I was so mortified. Every single shitty thing about myself as an artist that my head had ever told me was so true and loud in those moments. I had to re- borrow my friend's truck, go pick up both canvases as she stared at me with hostility with her arms folded, and bring them back home. I felt so humiliated and worthless. I never practiced at that studio again, and I was certainly not good enough to try to sell art. I couldn’t even give it away for free.
I laugh at that memory today. Laugh because I had some expectation of myself to be a self taught artist that never makes a mistake. I laugh because The Sage chose her forever home and was having no part of being in a yoga studio that I would never return to again anyway.
I always wanted to be Valerie's friend but I never felt good enough. The very first time I was in her house, easily one of the best balances of comfort, spirit and opulence in one environment I have ever known, I remember staring at the giant lizard on the giant wall. “I want my art in this house, with Val and Doug.” I remember thinking so clearly.
But Val was always surrounded by people. It seemed like she already had enough love in her life, enough friends. Ironically the smell of sage is something I will always trace back to her, the times in the lodge gripping onto the sage for dear life as she poured water over the stones. A miracle happened though. She asked me to teach her yoga. We became friends. We got to know each other. Her grounded power, strength and perseverance was beyond what I even thought. She wasn’t afraid to walk through the fear to heal herself. Three years later she has repaired her body and mental health lifetimes from where she started.

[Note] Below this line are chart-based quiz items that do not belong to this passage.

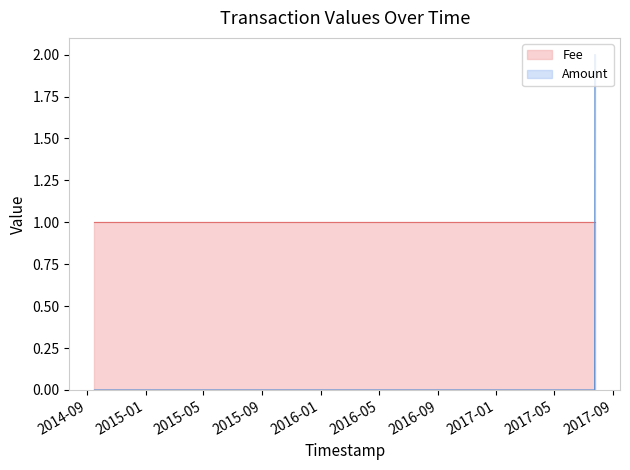

Reading left to right, transcribe all the data shown in this chart.

0	0	0	0	0	0	0	2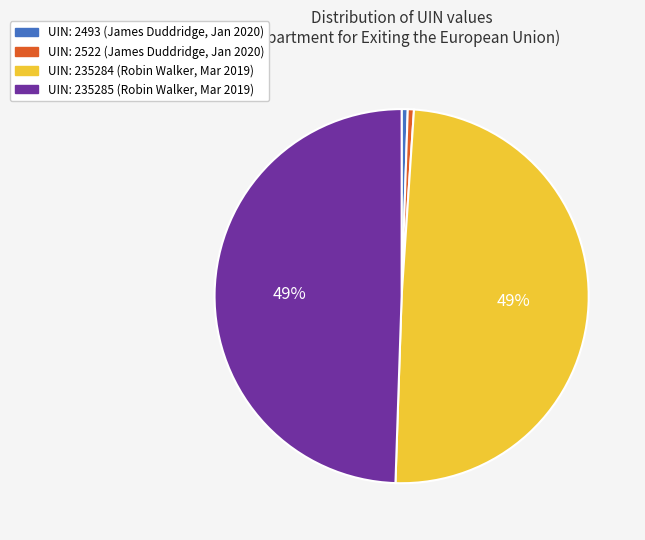

How many segments does this pie chart have?

4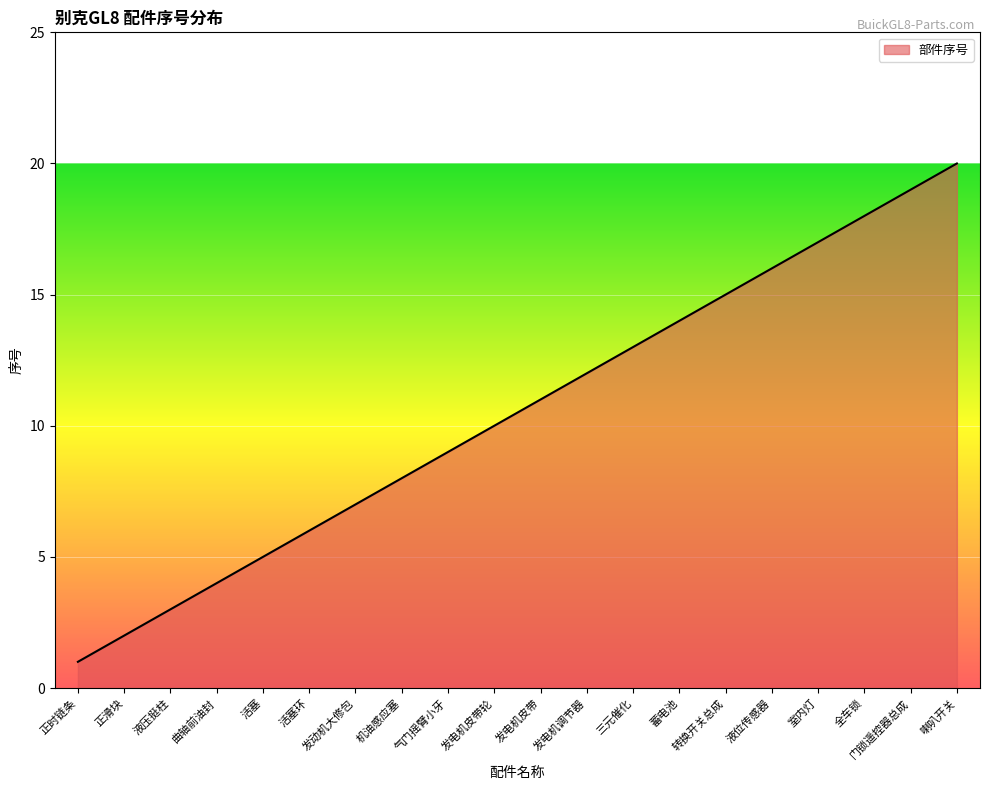

Does the chart have visible grid lines?

Yes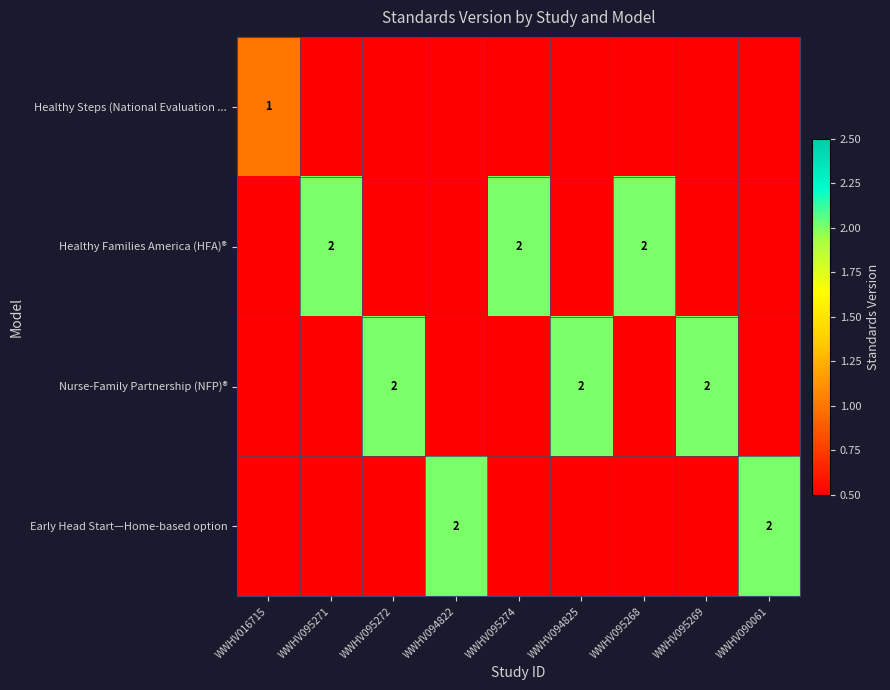

Read the row_2 value at WWHV095269.

2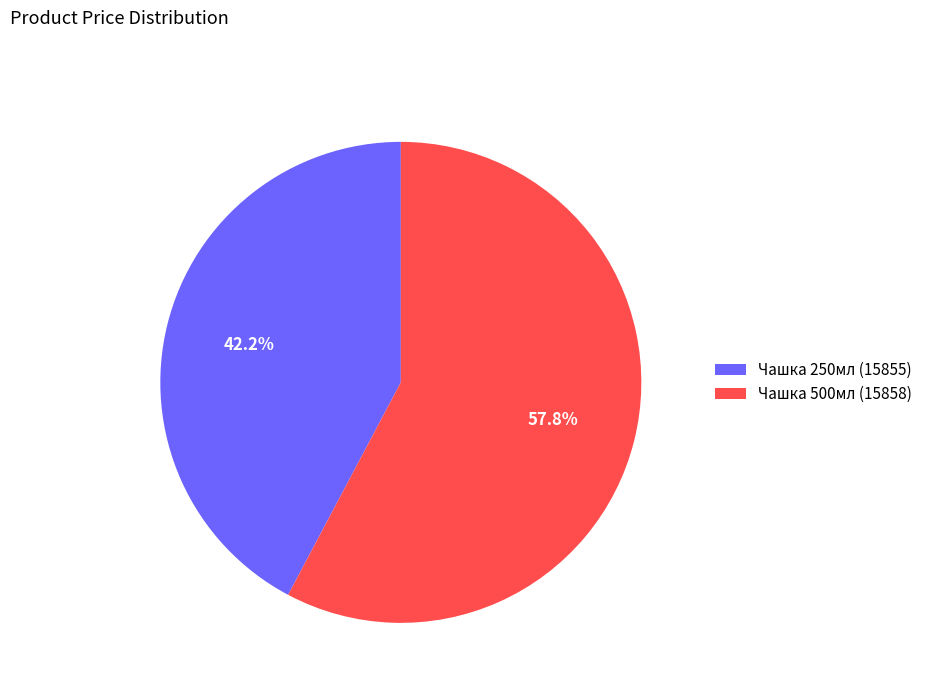

Which category accounts for the majority?

Чашка 500мл (15858)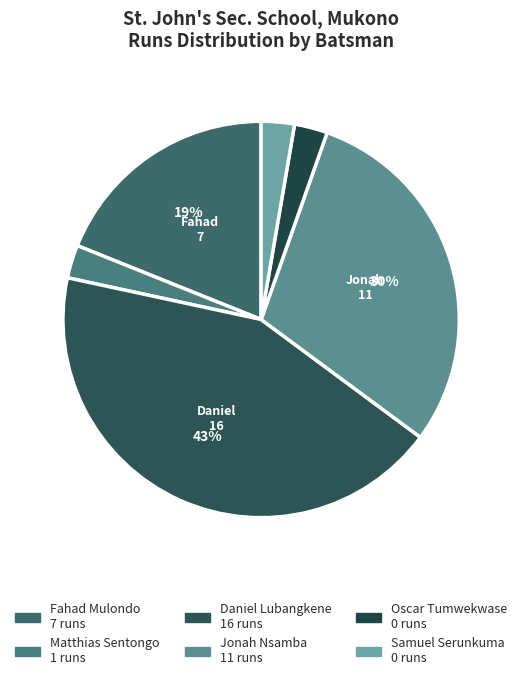

Which category has the biggest portion of the pie?

Daniel Lubangkene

I still didn’t think my art was good enough to hang in her house though. If you saw the house you’d understand. Right before I moved to California, to my astonishment, she asked me for a painting. And I had to give her The Sage. Because of how I have always thought of her and my friends becoming my friends again, whether it be through drama in this lifetime or a return from past lifetimes.
In my heart, it is a miracle that The Sage hangs as a centerpiece in Valerie, Dough and Mia’s home in North Las Vegas. I did re coat it with resin correctly so it wouldn’t melt. Every time I go there I stand in the foyer, in front of the mirror and cry to myself. Tears of the resilience of growth that Valarie is such an example of to me in her life.
I sold myself short trying to put my art in that yoga studio with people I wasn’t connected to so that my ego would fit in. The paintings will always dictate their true forever home. I beat myself up terribly for making a mistake. I shamed myself. And I healed from it. Every time I see that painting hanging in her rightful, perfect home I am reminded once again - reminded of what my real goals are. Reminded of what real love and connection is. Reminded of forgiveness and gratitude. Reminded that I am talented, and the right people see that talent.
Val, Doug and Mia, thank you for giving my soul, in all of her imperfections, fear and joy, the perfect place to live.